▶ [Provided text]
********
The first step was to mix a teaspoon of instant yeast with four cups of high-gluten flour and let it sit for two hours to let the mixture rise.
Then, I added salt, brown sugar, more instant yeast and a few more cups of high-gluten flour to the mix and and really stirred it up. I'd been tempted to do this using my KitchenAid standmixer but Peter Reinhart, in a recent interview I did with him, had warned me against it. "It's a fairly stiff dough ... it can burn out your KitchenAid," he said.
I was glad I listened because this was one stiff ball of super-gluey stickiness. I began to understand how getting stuck in ectoplasm might feel.
Then came the kneading -- which was supposed to happen for 10 minutes in order to do a successful "windowpane test," where the dough is so elastic that you can stretch it out to form a semi-sheer "window."
I kneaded. And kneaded. And kneaded. My hands, my arms, my elbows hurt. There was sweat on my brow.
********
[Landmark coordinate lines]
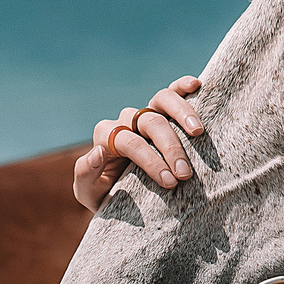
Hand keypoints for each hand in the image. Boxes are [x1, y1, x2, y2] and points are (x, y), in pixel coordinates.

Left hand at [73, 78, 205, 212]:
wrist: (121, 198)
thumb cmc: (105, 196)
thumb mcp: (88, 192)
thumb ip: (85, 174)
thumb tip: (97, 152)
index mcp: (105, 136)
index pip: (130, 142)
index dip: (151, 161)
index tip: (170, 182)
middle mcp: (124, 120)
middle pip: (150, 123)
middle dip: (170, 147)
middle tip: (184, 173)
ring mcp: (143, 113)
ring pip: (162, 100)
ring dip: (182, 114)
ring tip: (198, 132)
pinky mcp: (161, 111)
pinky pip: (171, 92)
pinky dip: (182, 86)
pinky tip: (196, 85)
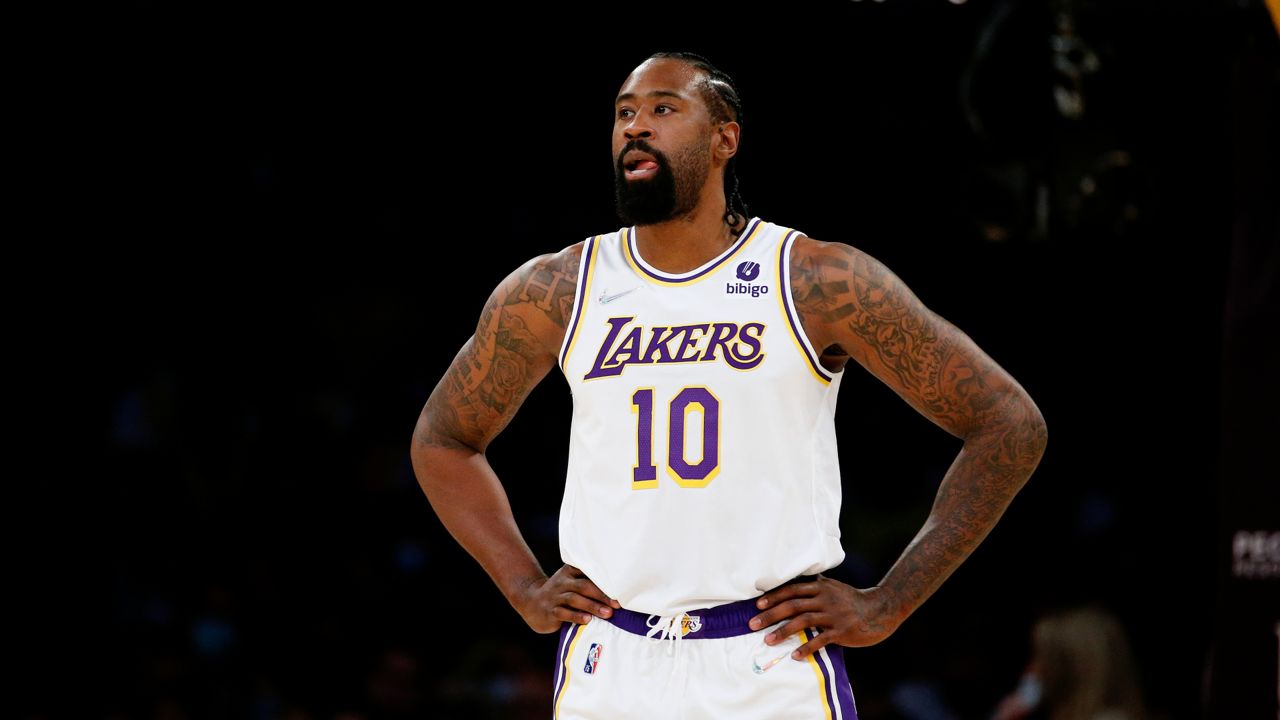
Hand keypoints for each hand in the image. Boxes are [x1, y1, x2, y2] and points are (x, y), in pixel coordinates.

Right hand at [512, 564, 621, 633]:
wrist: (531, 602)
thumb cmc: (560, 593)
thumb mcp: (571, 583)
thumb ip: (588, 583)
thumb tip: (617, 594)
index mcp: (570, 572)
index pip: (588, 573)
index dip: (604, 580)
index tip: (620, 587)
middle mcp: (562, 582)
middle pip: (584, 586)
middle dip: (602, 595)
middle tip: (617, 604)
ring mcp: (555, 596)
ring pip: (575, 599)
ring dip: (592, 606)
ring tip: (608, 614)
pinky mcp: (550, 611)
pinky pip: (563, 612)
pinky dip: (576, 616)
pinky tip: (587, 620)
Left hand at [747, 575, 900, 659]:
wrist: (880, 610)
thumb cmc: (852, 600)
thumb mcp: (833, 588)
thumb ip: (815, 586)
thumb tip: (794, 583)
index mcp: (821, 587)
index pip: (792, 590)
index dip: (774, 597)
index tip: (757, 605)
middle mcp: (825, 599)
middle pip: (793, 605)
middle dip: (771, 615)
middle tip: (753, 624)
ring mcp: (834, 615)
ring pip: (803, 621)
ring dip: (783, 631)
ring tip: (768, 641)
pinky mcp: (842, 631)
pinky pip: (821, 640)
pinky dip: (806, 647)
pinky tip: (795, 656)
********
▶ [Exercise set]
1. Echo the passage of the dough-making account between "Then, I added" and "ectoplasm might feel.", inclusive.
2. Summarize the dough-making account in two sentences.
These lines have no connection to the dough-making account.

▶ [Your responses]
1.
Then, I added salt, brown sugar, more instant yeast and a few more cups of high-gluten flour to the mix and and really stirred it up. I'd been tempted to do this using my KitchenAid standmixer but Peter Reinhart, in a recent interview I did with him, had warned me against it. "It's a fairly stiff dough ... it can burn out your KitchenAid," he said.
I was glad I listened because this was one stiff ball of super-gluey stickiness. I began to understand how getting stuck in ectoplasm might feel.

2. The narrator mixed instant yeast with high-gluten flour and let it rise for two hours. After that, the narrator added salt, brown sugar, more yeast and more flour and stirred it without a stand mixer on Peter Reinhart's advice, producing a very stiff, sticky dough whose kneading for a windowpane test left the narrator's hands, arms and elbows hurting.